Знаешь, чего я боюсь, неуверенно сказала она, я боюсь, что твои друзья не придут, и тогда у тебя будет еще один стресс. Сам подумай: сейчас людям не до этого. Друзья были друзьями, пока ты был на должности, а сегодня ты никто пенсионер. И кто будет кушать твоего барана? Только не подумай, что мне жалко. И знаешь, что доктор сказал?
Что?
Никаких переживаний, сказала Нона. Сердце может не выдержать.
Зияди вздохнул и задумался: случай непростой.
Он стал расхаживать взад-вперед, сцепив руки за спиной. От напряженной мысли его лицо скорчилось. В спортивных брюках и красной футболке, выделяющей его обвислые черты, он спустился во двор, зашел в сарай и погладил барана. Затем он направился к месту погребения вина, обошел его по кругу, заложил руки в боки и вскинул голову. Его напряженный мозг выдал идею, и он поторопился к жене.
Нона, вот ты говоришь, что нельзя переживать?
Да.
А радоваться можно?
Нона растерялась.
Что за вопрос? Конечно, можно, милостиво согласилась Нона.

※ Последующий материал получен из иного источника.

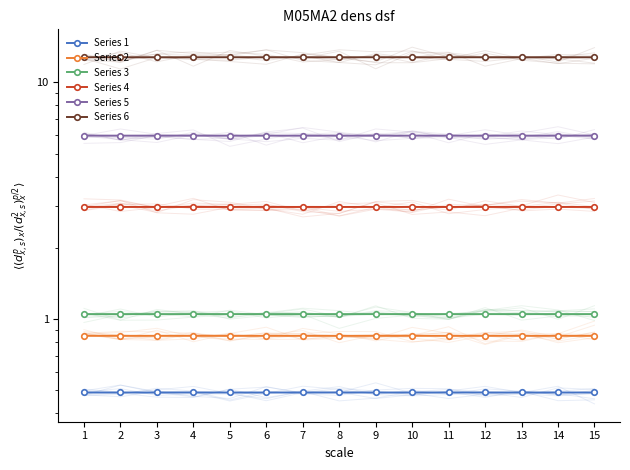

Reading right to left, transcribe all the data shown in this chart.

Series 1: 15=0.5	14=0.5	13=0.5	12=0.5	11=0.5	10=0.5	9=0.5	8=0.5	7=0.5	6=0.5	5=0.5	4=0.5	3=0.5	2=0.5	1=0.5
Series 2: 15=0.9	14=0.9	13=0.9	12=0.9	11=0.9	10=0.9	9=0.9	8=0.9	7=0.9	6=0.9	5=0.9	4=0.9	3=0.9	2=0.9	1=0.9
Series 3: 15=1.1	14=1.1	13=1.1	12=1.1	11=1.1	10=1.1	9=1.1	8=1.1	7=1.1	6=1.1	5=1.1	4=1.1	3=1.1	2=1.1	1=1.0
Series 4: 15=3.0	14=3.0	13=3.0	12=3.0	11=3.0	10=3.0	9=3.0	8=3.0	7=3.0	6=3.0	5=3.0	4=3.0	3=3.0	2=3.0	1=3.0
Series 5: 15=6.0	14=6.0	13=6.0	12=6.0	11=6.0	10=6.0	9=6.0	8=6.0	7=6.0	6=6.0	5=6.0	4=6.0	3=6.0	2=6.0	1=5.9
Series 6: 15=12.8	14=12.8	13=12.8	12=12.8	11=12.8	10=12.8	9=12.8	8=12.8	7=12.8	6=12.8	5=12.8	4=12.8	3=12.8	2=12.8	1=12.8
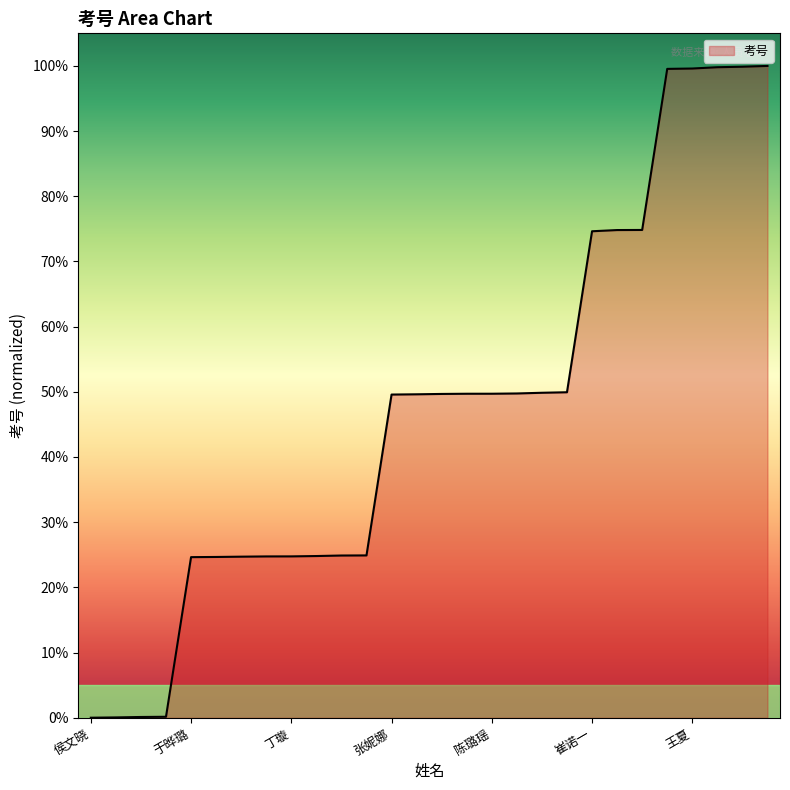

How many lines are shown in the chart?

1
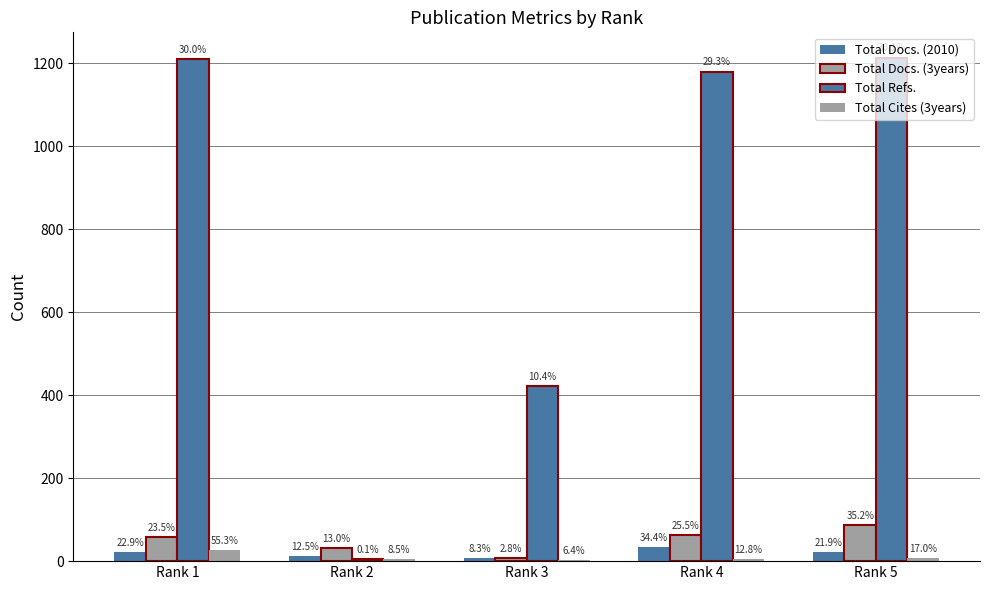

Reading left to right, transcribe all the data shown in this chart.

Total Docs. (2010): Rank 1=22	Rank 2=12	Rank 3=8	Rank 4=33	Rank 5=21
Total Docs. (3years): Rank 1=58	Rank 2=32	Rank 3=7	Rank 4=63	Rank 5=87
Total Refs.: Rank 1=1210	Rank 2=4	Rank 3=421	Rank 4=1180	Rank 5=1214
Total Cites (3years): Rank 1=26	Rank 2=4	Rank 3=3	Rank 4=6	Rank 5=8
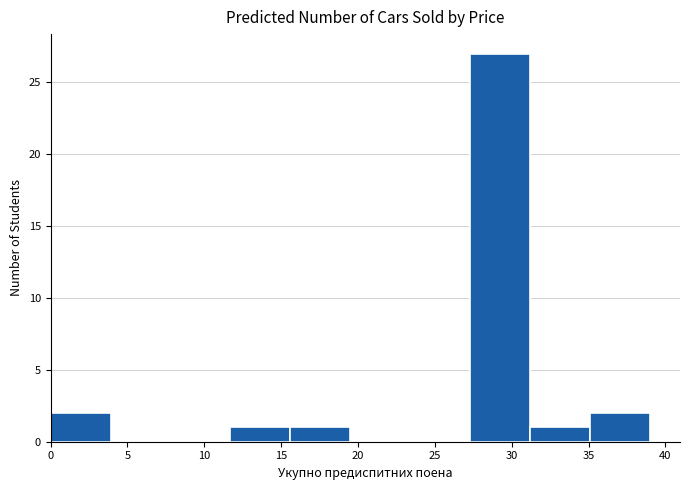

Over which range of the x-axis is the bar tallest?

27.3 to 31.2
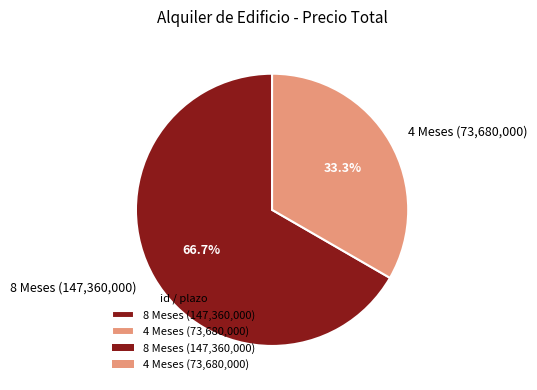

How much of the chart is everything except 8 Meses (147,360,000)?

33.3%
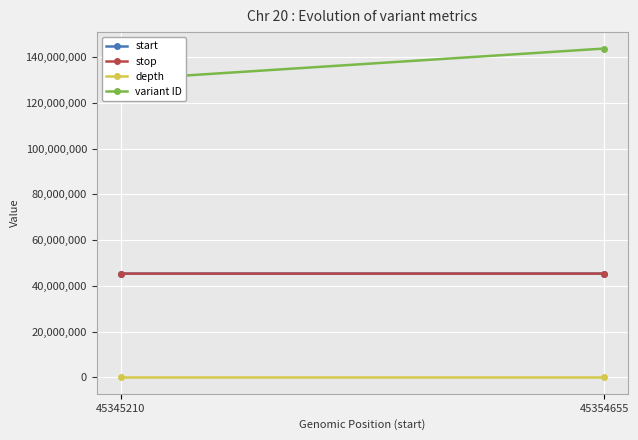

Where is stop nearest to the value 45349933?

45345210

Тогда у нас все получится, милая. Есть способ пригласить друзей, его глаза, прищурившись, лукаво торжествовали.
Жена выжидала.
Какой?
Давай объявим, что я умер.
Нона съежилась.
Ты с ума сошел.
Сосед Батраз, осетин по национальности, со скуластым лицом и солидными усами, выслушав Зияди, обалдел и долго не мог ничего говорить. Через минуту, когда все осмыслил, он засмеялся.
Такое может прийти только в твою голову, Зияди, сказал он, мотая головой. Ты занесешь себя в книгу памяти. Что ж, я за! он гордо покрутил усы за кончики.
В середине дня Зияди пожаловался на боли в сердце, и Нона позвала медсестру, чтобы сделать укол. Та, взяв в руки ампулу и уставившись на нее тупым взглядом, застыла, переведя ошарашенный взгляд на Нону.
А что, дяде Зияди так плохо?
Врач сказал, что у него увеличенное сердце, произнесла Нона. Я не знаю: Зияди шутит и говорит: «У больших людей бывает большое сердце». Она застыла с минуту. А что, сильное лекарство?